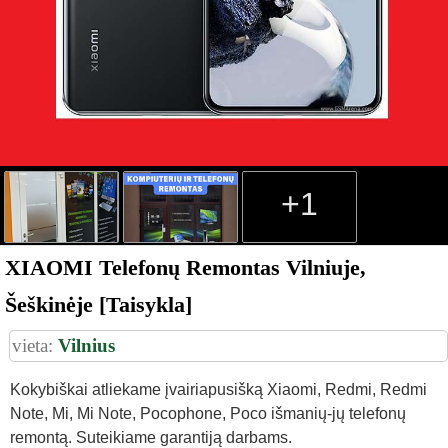
+1
XIAOMI Telefonų Remontas Vilniuje,
Šeškinėje [Taisykla]
vieta:
Vilnius
Kokybiškai atliekame įvairiapusišką Xiaomi, Redmi, Redmi
Note, Mi, Mi Note, Pocophone, Poco išmanių-jų telefonų
remontą. Suteikiame garantiją darbams.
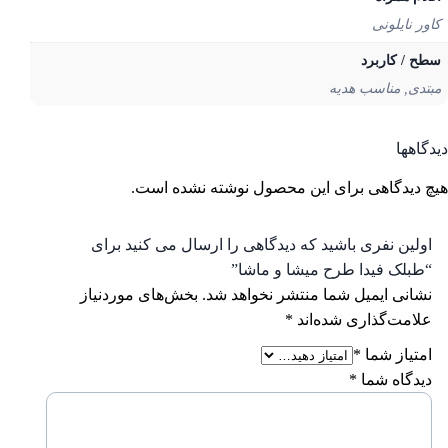
ور نایلونی
ح / کاربرد
تدی, مناسب هدیه
گاهها
 دیدگاهی برای این محصول نوشته نشده است.
ولین نفری باشید که دیدگاهی را ارسال می کنید برای
طبلک فیدا طرح میشا و ماشا”
شانی ایمیل شما منتشر نخواهد شد.
بخش‌های موردنیاز
لامت‌گذاری شده‌اند
*
متیاز شما
*
یدگاه شما
*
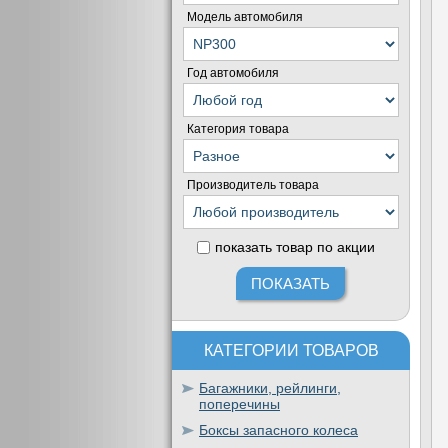
Модель автомобиля
Год автомобиля
Категория товара
Производитель товара
показать товар по акции
КАТЕГОРИИ ТОВАРОВ
Багажники, рейлинги,
поперечины
Боксы запасного колеса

Work request:
An exact copy of all the data above is required; omit any pictures.

Answer to this problem:
+1
XIAOMI Telefonų Remontas Vilniuje,
Šeškinėje [Taisykla]
vieta:
Vilnius
Kokybiškai atliekame įvairiapusišką Xiaomi, Redmi, Redmi
Note, Mi, Mi Note, Pocophone, Poco išmanių-jų telefonų
remontą. Suteikiame garantiją darbams.
ور نایلونی
ح / کاربرد
تدی, مناسب هدیه
گاهها
 دیدگاهی برای این محصول نوشته نشده است.
ولین نفری باشید که دیدگاهی را ارسال می کنید برای
طبلک فیدا طرح میشا و ماشا”
شانی ایمیل شما منتشر نخواهد شد.
بخش‌های موردنیاز
لامت‌گذاری شده‌اند
*
متیاز شما
*
یدگاه شما
*
Модель автомобиля
Год автомобиля
Категория товара
Производитель товара
показать товар по акции
КАТЕГОРИИ ТОВАРОВ
Багажники, рейлинги,
поперечины
Боксы запасного колеса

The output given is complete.